The Minamata Convention on Mercury is a global treaty to protect human health and the environment from the adverse effects of mercury.
The purpose of the session was to share information with the legislators, as key decision makers of the country.
Speaking on the occasion, director of inter-sectoral network at the NEA, Momodou Suwareh, said the Minamata Convention recognises that mercury is a chemical of global concern owing to its long range atmospheric transport.
He said the convention had provisions to control all stages of mercury life cycle, specifically control mercury supply and trade.
Mr Suwareh said the mercury convention reduces emission and releases from major source categories, and ensures environmentally sound mercury storage and disposal.
“In addition, greater awareness of the impacts, including the health impacts of harmful chemicals such as mercury needs to be communicated to policy makers so that sound management of chemicals is fully integrated into sector levels plans,” he added.
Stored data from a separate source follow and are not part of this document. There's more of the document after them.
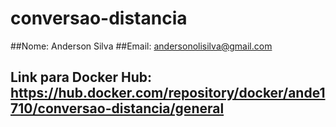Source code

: # conversao-distancia

##Nome: Anderson Silva
##Email: andersonolisilva@gmail.com
## Link para Docker Hub: https://hub.docker.com/repository/docker/ande1710/conversao-distancia/general
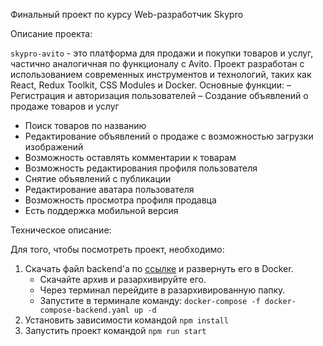 Финальный проект по курсу Web-разработчик Skypro


Описание проекта:

`skypro-avito` - это платформа для продажи и покупки товаров и услуг, частично аналогичная по функционалу с Avito. Проект разработан с использованием современных инструментов и технологий, таких как React, Redux Toolkit, CSS Modules и Docker.
Основные функции:
– Регистрация и авторизация пользователей
– Создание объявлений о продаже товаров и услуг 
- Поиск товаров по названию
- Редактирование объявлений о продаже с возможностью загрузки изображений
- Возможность оставлять комментарии к товарам
- Возможность редактирования профиля пользователя
- Снятие объявлений с публикации
- Редактирование аватара пользователя
- Возможность просмотра профиля продавца
- Есть поддержка мобильной версия

Техническое описание:

Для того, чтобы посмотреть проект, необходимо:  
1. Скачать файл backend'a по [ссылке](https://drive.google.com/file/d/1pFE-NRANTsWmQwTyURjHXuECMmoKCFjO/view) и развернуть его в Docker.
   - Скачайте архив и разархивируйте его.
   - Через терминал перейдите в разархивированную папку.
   - Запустите в терминале команду: `docker-compose -f docker-compose-backend.yaml up -d`
3. Установить зависимости командой `npm install`
4. Запустить проект командой `npm run start`

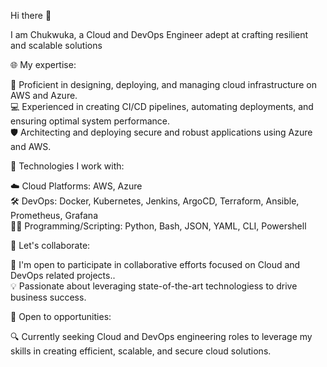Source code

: Hi there 👋

I am Chukwuka, a Cloud and DevOps Engineer adept at crafting resilient and scalable solutions

🌐 My expertise:

🚀 Proficient in designing, deploying, and managing cloud infrastructure on AWS and Azure.  
💻 Experienced in creating CI/CD pipelines, automating deployments, and ensuring optimal system performance.  
🛡️ Architecting and deploying secure and robust applications using Azure and AWS.

🔧 Technologies I work with:

☁️ Cloud Platforms: AWS, Azure  
🛠️ DevOps: Docker, Kubernetes, Jenkins, ArgoCD, Terraform, Ansible, Prometheus, Grafana  
👨‍💻 Programming/Scripting: Python, Bash, JSON, YAML, CLI, Powershell

🔗 Let's collaborate:

👥 I'm open to participate in collaborative efforts focused on Cloud and DevOps related projects..  
💡 Passionate about leveraging state-of-the-art technologiess to drive business success.

🌱 Open to opportunities:

🔍 Currently seeking Cloud and DevOps engineering roles to leverage my skills in creating efficient, scalable, and secure cloud solutions.

<!--
**kenchuks44/kenchuks44** is a ✨ _special_ ✨ repository because its `README.md` (this file) appears on your GitHub profile.

Here are some ideas to get you started:

- 👯 I’m looking to collaborate on DevOps projects
- 🤔 I’m looking for help with ...
- 💬 Ask me about ...
- 📫 How to reach me: ..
He explained that the efforts of the NEA are to ensure that sound management of chemicals becomes an integral part of the discussions of the post 2015 sustainable development agenda.
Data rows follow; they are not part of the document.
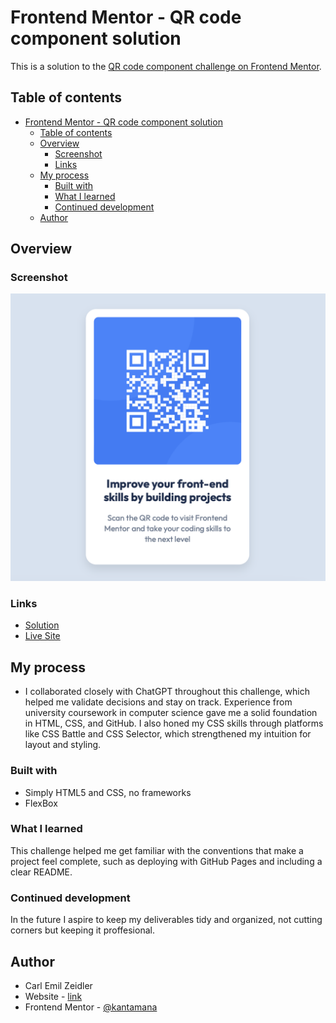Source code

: # Frontend Mentor - QR code component solution

This is a solution to the [QR code component challenge on Frontend Mentor](https://www.frontendmentor.io/challenges/qr-code-component-iux_sIO_H).

## Table of contents
- [Frontend Mentor - QR code component solution](#frontend-mentor---qr-code-component-solution)
  - [Table of contents](#table-of-contents)
  - [Overview](#overview)
    - [Screenshot](#screenshot)
    - [Links](#links)
  - [My process](#my-process)
    - [Built with](#built-with)
    - [What I learned](#what-i-learned)
    - [Continued development](#continued-development)
  - [Author](#author)

## Overview

### Screenshot

![](images/solution.png)

### Links

- [Solution](https://github.com/kantamana/Frontend-Mentor-qr-component)
- [Live Site](https://kantamana.github.io/Frontend-Mentor-qr-component/)

## My process

- I collaborated closely with ChatGPT throughout this challenge, which helped me validate decisions and stay on track. Experience from university coursework in computer science gave me a solid foundation in HTML, CSS, and GitHub. I also honed my CSS skills through platforms like CSS Battle and CSS Selector, which strengthened my intuition for layout and styling.


### Built with

- Simply HTML5 and CSS, no frameworks
- FlexBox

### What I learned

This challenge helped me get familiar with the conventions that make a project feel complete, such as deploying with GitHub Pages and including a clear README.

### Continued development

In the future I aspire to keep my deliverables tidy and organized, not cutting corners but keeping it proffesional. 

## Author
- Carl Emil Zeidler
- Website - [link](https://poetic-tanuki-902200.netlify.app)
- Frontend Mentor - [@kantamana](https://www.frontendmentor.io/profile/kantamana)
Mr Suwareh also said that many developed nations have prohibited the use of mercury in manufactured products, and there had been a general shift of mercury product manufacturing operations to developing nations, where there is often a lower level of awareness of health and environmental benefits of shift to mercury-free products and processes.
“In certain parts of the world where women use cosmetic products, such as creams and soaps that promise to lighten their skin is often put into these products as a common pharmacological compound,” he said.
He explained that when some of these products containing mercury are discarded into the general waste stream, they often end up in the environment, for example, in waterways, wetlands, roadside litter, or open dumps where they may be burned.
The National Assembly Member Mam Cherno Jallow said after they are trained about the convention, they would work to see the ratification of the document.